The official first day of spring is March 20th, but the hint of spring has been here for some time. Spring storms have been brewing, days have been getting longer and now things are warming up. In Boise today the high temperature is expected to be 72 degrees! I'm excited!

Spring is a wonderful season of renewal, vitality and fun, but the transition can be difficult. The weather can be erratic. This can make us feel sluggish and cranky or maybe anxious and out of sorts. Tuning into nature and your own patterns can help with that - and yoga can be just the right tool!

For the transition from winter into spring, our yoga practice should take a cue from nature. In spring everything come back to life. Plants root down to sprout up and blossom. So right now in your practice on the mat, it's helpful to do just that.
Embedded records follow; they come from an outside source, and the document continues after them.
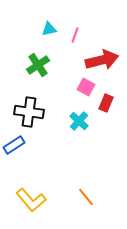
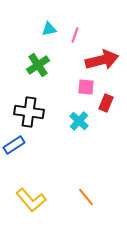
pink square: rotated 24 degrees counterclockwise
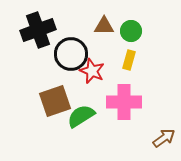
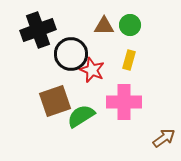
green circle: moved 1 px left, 6 px up
red star: moved 1 px up
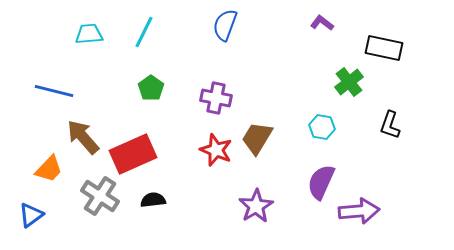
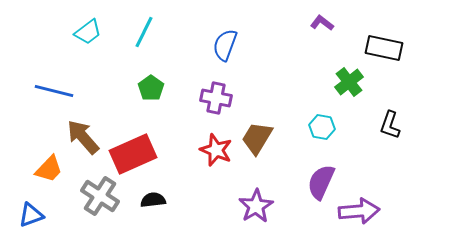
blue semicircle: moved 20 px down
cyan trapezoid: moved 1 px left, 2 px up; rotated 148 degrees clockwise
blue triangle: rotated 16 degrees clockwise
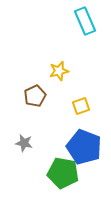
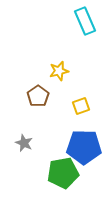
brown pentagon: moved 3 px right; rotated 10 degrees counterclockwise
gray star: rotated 12 degrees clockwise
blue pentagon: rotated 20 degrees counterclockwise
green pentagon: rotated 20 degrees counterclockwise
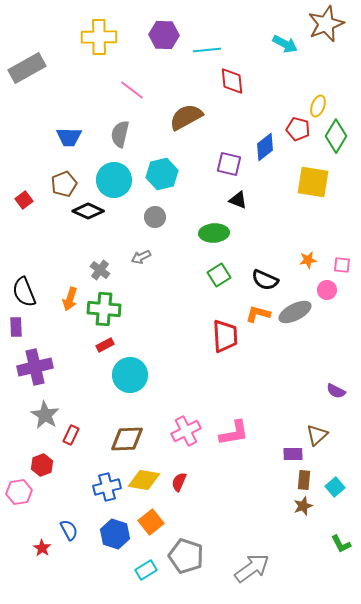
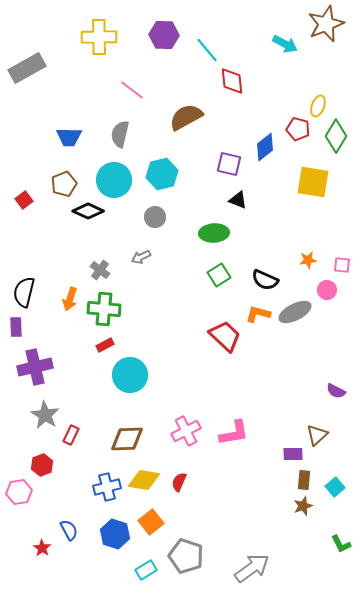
cyan line at (207, 50): rotated 56 degrees clockwise
black semicircle at (24, 292): rotated 36 degrees clockwise
red trapezoid at (225, 336): rotated 44 degrees counterclockwise
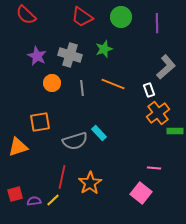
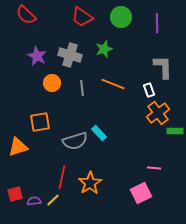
gray L-shape: moved 3 px left; rotated 50 degrees counterclockwise
pink square: rotated 25 degrees clockwise
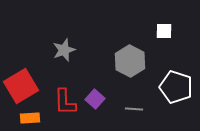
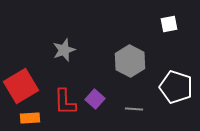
white square: moved 5 px right, 7 px up; rotated 12 degrees counterclockwise
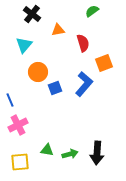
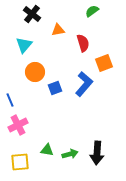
orange circle: moved 3 px left
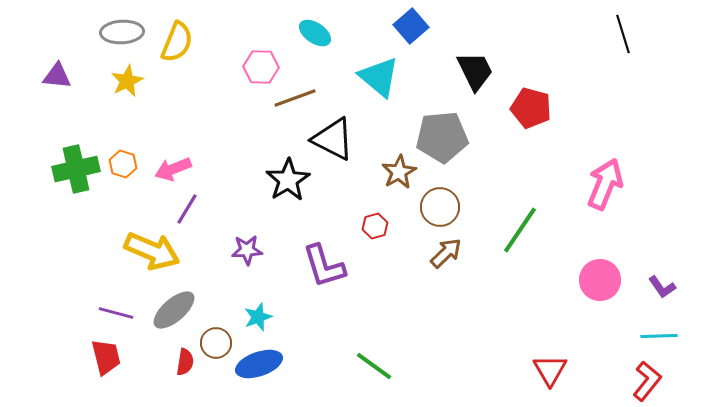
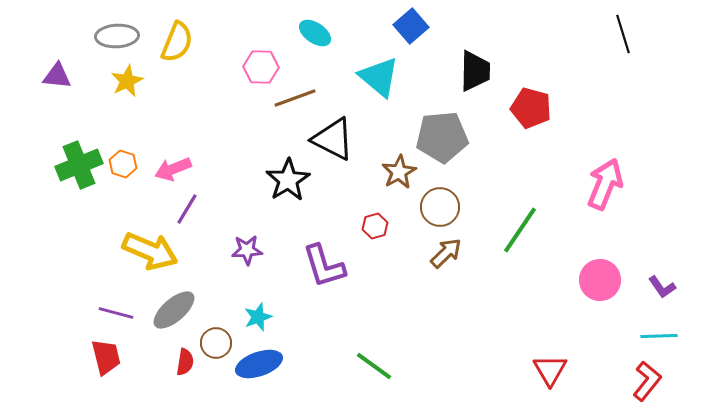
gray ellipse at (122, 32): moved 5 px left, 4 px down
black trapezoid at (475, 71): rotated 27 degrees clockwise
green cross at (76, 169): moved 3 px right, 4 px up; rotated 9 degrees counterclockwise
yellow arrow at (152, 251): moved 2 px left
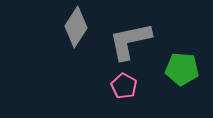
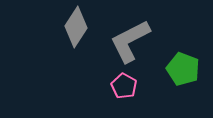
gray L-shape: rotated 15 degrees counterclockwise
green pentagon: moved 1 px right; rotated 16 degrees clockwise
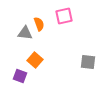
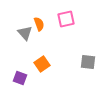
pink square: moved 2 px right, 3 px down
gray triangle: rotated 42 degrees clockwise
orange square: moved 7 px right, 4 px down; rotated 14 degrees clockwise
purple square: moved 2 px down
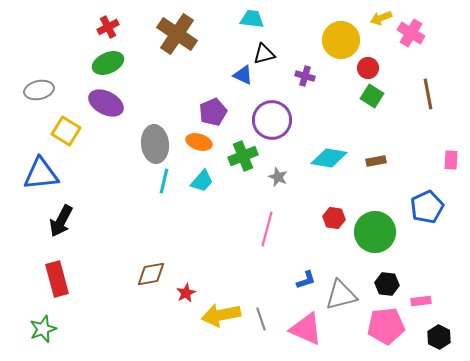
We want to be grounded and centered in this time of change. Root down and work on grounding poses so that you have the foundation in which to "spring" up and grow.

To take this pattern further see it in every breath cycle. As you breathe out root down through your foundation. As you breathe in find space, lift up. With this subtle focus, all postures become easier. You become stable and light - there is sthira and sukha (the yogic principles of stability and sweetness). You awaken with newfound vibrancy. 'Tis the season! :)

It's also beneficial to practice some repetitive flows to circulate and wake up your energy. I've been doing 5 or so rounds of quarter sun salutations after centering to start out.

Here are some great poses to integrate into your yoga practice right now:

* Malasana - garland pose/yogic squat. Make sure your heels either press into the floor or you have a rolled blanket or slant plank so that your feet can be rooted. Breathe in and elongate from tailbone to crown of head.

* Utkatasana - powerful squat/chair pose. Press down through feet and back through hips. Breathe in and extend out of low back.

* Uttanasana - forward fold. Feel gravity pulling you gently to the earth and on your inhalations find a way to be lighter and freer in your fold.

* Anjaneyasana- low lunge. Anchor down through your foundation of the front foot and back knee. Breathe in and elongate low back lifting up and out.

* Crescent Lunge or Virabhadrasana I - Warrior I pose - As your press down through your feet for stability, breathe in and lift your ribs away from your hips.

* Virabhadrasana III - Warrior III - Root down firmly through the front foot. Bend forward and lift up into flight.

* Vrksanasa - Tree pose - Press down through your supporting leg. Isometrically press your foot into you leg and leg into your foot for stability. Breathe it and lift up through your crown, arms maybe rising with you.

* Bhujangasana - cobra pose. Press down through tops of feet and hips. Breathe in and pull your shoulder blades together lifting your heart and head up.

Don't forget to finish up with gentle stretches and twists. Enjoy a long, melty savasana to complete the practice.

And now that you are centered and enlivened, open the door step outside and welcome the spring season!